[Text for analysis]
We still have diagrams, that's too bad.

> + *
> + * In instances where we can merge, this function returns the expanded VMA which
> + * will have its range adjusted accordingly and the underlying maple tree also
> + * adjusted.
> + *
> + * Returns: In instances where no merge was possible, NULL. Otherwise, a pointer
> + *          to the VMA we expanded.
> + *
> + * This function also adjusts @vmg to provide @vmg->prev and @vmg->next if
> + * neither already specified, and adjusts [@vmg->start, @vmg->end) to span the
> + * expanded range.
> + *
> + * ASSUMPTIONS:
> + * - The caller must hold a WRITE lock on the mm_struct->mmap_lock.
> + * - The caller must have determined that [@vmg->start, @vmg->end) is empty.
> + */
> +struct vm_area_struct *vma_merge_new_vma(struct vma_merge_struct *vmg)
> +{
> +	bool is_special = vmg->flags & VM_SPECIAL;
> +	struct vm_area_struct *prev = vmg->prev;
> +	struct vm_area_struct *next = vmg->next;
> +	unsigned long start = vmg->start;
> +	unsigned long end = vmg->end;
> +	pgoff_t pgoff = vmg->pgoff;
> +	pgoff_t pglen = PHYS_PFN(end - start);
> +
> +	VM_WARN_ON(vmg->vma);
> +
> +	if (!prev && !next) {
> +		/*
> +		 * Since the caller must have determined that the requested
> +		 * range is empty, vmg->vmi will be left pointing at the VMA
> +		 * immediately prior.
> +		 */
> +		next = vmg->next = vma_next(vmg->vmi);
> +		prev = vmg->prev = vma_prev(vmg->vmi);
> +
> +		/* Avoid maple tree re-walk. */
> +		if (is_special && prev)
> +			vma_iter_next_range(vmg->vmi);
> +	}
> +
> +	/* If special mapping or no adjacent VMAs, nothing to merge. */
> +	if (is_special || (!prev && !next))
> +		return NULL;
> +
> +	/* If we can merge with the following VMA, adjust vmg accordingly. */
> +	if (next && next->vm_start == end && can_vma_merge_before(vmg)) {
> +		/*
> +		 * We can adjust this here as can_vma_merge_after() doesn't
> +		 * touch vmg->end.
> +		 */
> +		vmg->end = next->vm_end;
> +		vmg->vma = next;
> +		vmg->pgoff = next->vm_pgoff - pglen;
> +
> +		vmg->anon_vma = next->anon_vma;
> +	}
> +
> +	/* If we can merge with the previous VMA, adjust vmg accordingly. */
> +	if (prev && prev->vm_end == start && can_vma_merge_after(vmg)) {
> +		vmg->start = prev->vm_start;
> +		vmg->vma = prev;
> +		vmg->pgoff = prev->vm_pgoff;
> +	} else if (prev) {
> +		vma_iter_next_range(vmg->vmi);
> +	}
> +
> +	/*
> +	 * Now try to expand adjacent VMA(s). This takes care of removing the
> +	 * following VMA if we have VMAs on both sides.

[Data for review]
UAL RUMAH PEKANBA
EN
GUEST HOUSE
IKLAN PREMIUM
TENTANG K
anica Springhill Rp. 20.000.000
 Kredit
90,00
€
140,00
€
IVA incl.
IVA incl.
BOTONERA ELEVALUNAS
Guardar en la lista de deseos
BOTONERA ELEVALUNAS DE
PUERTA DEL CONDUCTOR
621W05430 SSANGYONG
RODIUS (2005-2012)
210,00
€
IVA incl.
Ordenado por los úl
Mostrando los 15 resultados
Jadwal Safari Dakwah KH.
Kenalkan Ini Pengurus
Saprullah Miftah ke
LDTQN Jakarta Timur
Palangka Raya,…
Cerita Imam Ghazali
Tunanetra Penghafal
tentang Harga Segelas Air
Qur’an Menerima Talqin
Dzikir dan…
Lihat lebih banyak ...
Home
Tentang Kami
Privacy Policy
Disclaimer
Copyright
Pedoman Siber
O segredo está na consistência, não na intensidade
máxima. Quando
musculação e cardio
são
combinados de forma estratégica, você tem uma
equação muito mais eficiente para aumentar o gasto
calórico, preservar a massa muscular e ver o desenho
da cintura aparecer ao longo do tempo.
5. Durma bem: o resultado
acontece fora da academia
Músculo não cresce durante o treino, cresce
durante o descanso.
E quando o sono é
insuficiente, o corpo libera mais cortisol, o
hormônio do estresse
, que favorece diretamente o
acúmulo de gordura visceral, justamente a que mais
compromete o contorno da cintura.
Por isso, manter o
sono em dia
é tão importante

...

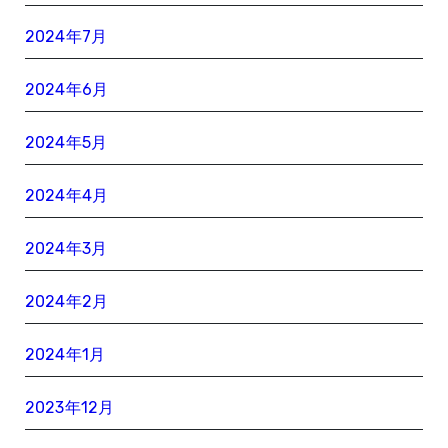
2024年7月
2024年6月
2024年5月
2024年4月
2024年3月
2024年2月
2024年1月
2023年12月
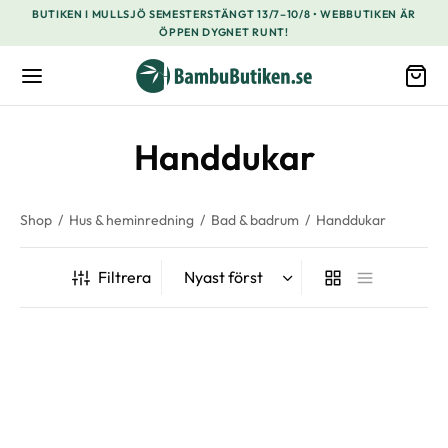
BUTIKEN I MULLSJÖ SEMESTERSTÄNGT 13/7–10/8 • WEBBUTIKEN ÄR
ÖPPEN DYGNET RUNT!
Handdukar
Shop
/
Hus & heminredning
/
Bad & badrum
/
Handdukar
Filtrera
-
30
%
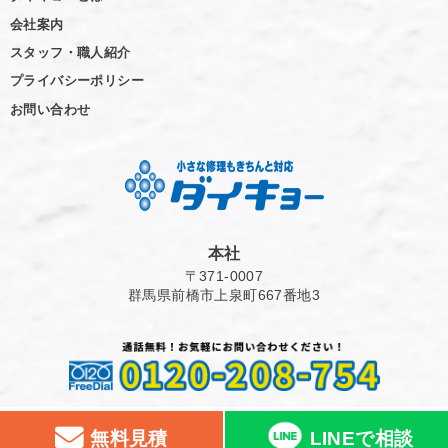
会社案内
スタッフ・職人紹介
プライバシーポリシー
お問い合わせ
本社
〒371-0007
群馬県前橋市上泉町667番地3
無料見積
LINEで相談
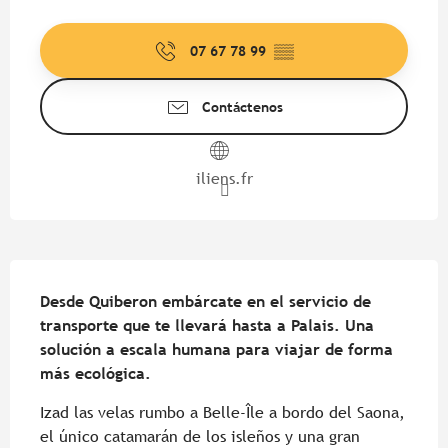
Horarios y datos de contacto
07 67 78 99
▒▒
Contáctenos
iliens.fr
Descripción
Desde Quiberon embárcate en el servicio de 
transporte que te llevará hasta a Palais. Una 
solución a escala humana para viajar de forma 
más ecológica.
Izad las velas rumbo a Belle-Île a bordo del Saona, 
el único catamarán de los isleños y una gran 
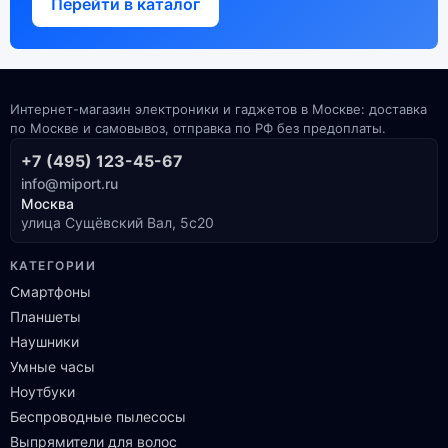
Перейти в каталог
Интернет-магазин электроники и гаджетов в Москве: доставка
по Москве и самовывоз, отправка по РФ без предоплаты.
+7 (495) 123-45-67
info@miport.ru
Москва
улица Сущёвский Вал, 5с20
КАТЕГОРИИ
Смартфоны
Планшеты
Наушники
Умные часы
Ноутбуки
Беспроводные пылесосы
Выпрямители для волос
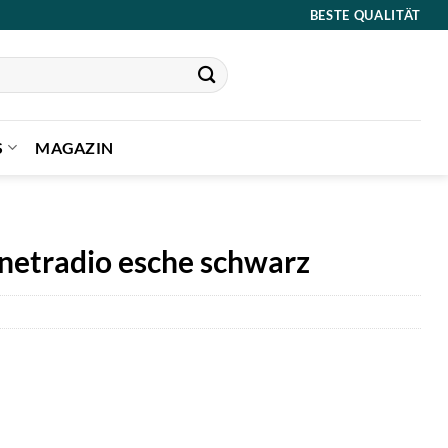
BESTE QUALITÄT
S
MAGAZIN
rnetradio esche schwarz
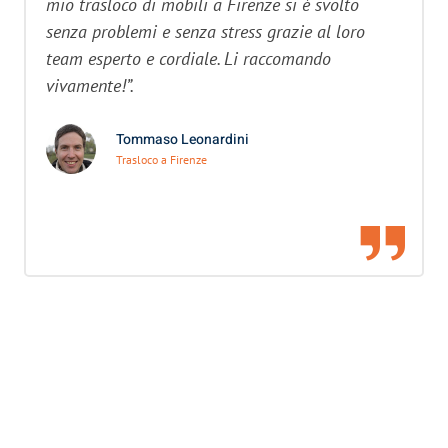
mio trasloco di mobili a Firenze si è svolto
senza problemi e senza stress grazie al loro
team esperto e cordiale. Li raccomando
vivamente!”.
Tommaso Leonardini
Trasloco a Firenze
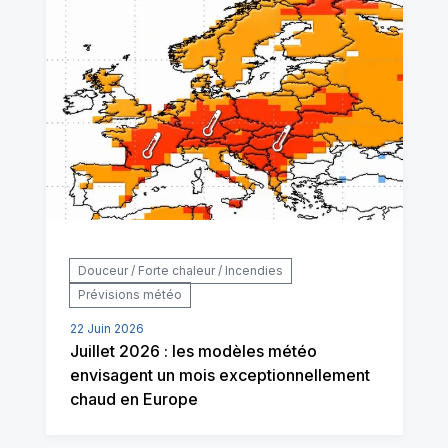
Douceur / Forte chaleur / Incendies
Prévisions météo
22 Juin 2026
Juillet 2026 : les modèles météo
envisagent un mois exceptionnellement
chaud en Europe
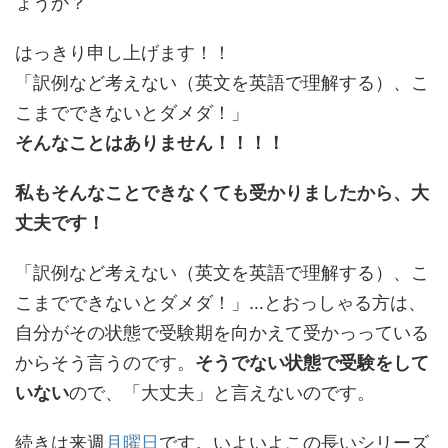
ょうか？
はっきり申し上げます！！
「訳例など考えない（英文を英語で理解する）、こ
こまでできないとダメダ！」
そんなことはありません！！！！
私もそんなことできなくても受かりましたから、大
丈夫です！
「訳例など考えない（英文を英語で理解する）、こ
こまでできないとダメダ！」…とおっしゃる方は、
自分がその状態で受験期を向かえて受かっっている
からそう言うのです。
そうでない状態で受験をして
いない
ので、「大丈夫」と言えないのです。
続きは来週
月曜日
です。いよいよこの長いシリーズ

[Task item A] Translate this sentence from the VMA merge code review into German: "The caller must hold a WRITE lock on the mm_struct->mmap_lock."
[Task item B] In the VMA merge code review, what does vma_merge_new_vma return when no merge was possible?
[Task item C] Go on with the VMA merge code review from its last line.

[Answer space A] Der Aufrufer muss eine WRITE-Sperre auf mm_struct->mmap_lock halten.

[Answer space B] NULL.

[Answer space C]
> +	 */
> +	if (vmg->vma && !vma_expand(vmg)) {
> +		khugepaged_enter_vma(vmg->vma, vmg->flags);
> +		return vmg->vma;
> +	}
> +
> +	/* If expansion failed, reset state. Allows us to retry merge later. */
> +	vmg->vma = NULL;
> +	vmg->anon_vma = NULL;
> +	vmg->start = start;
> +	vmg->end = end;
> +	vmg->pgoff = pgoff;
> +	if (vmg->vma == prev)
> +		vma_iter_set(vmg->vmi, start);
> +
> +	return NULL;
> +}

Can we split this up a bit?  I was thinking that, for the brk() case, we
need to know if we can merge prev and if that merge fails.  I was
thinking something that you create a vmg with whatever, then call
can_merge_prev, and that'd do the block above and change the vmg as
required.  We could have a can_merge_next that does the same, then we
need to prepare the change (dup anon vma, preallocate for maple tree,
locking, whatever), then commit.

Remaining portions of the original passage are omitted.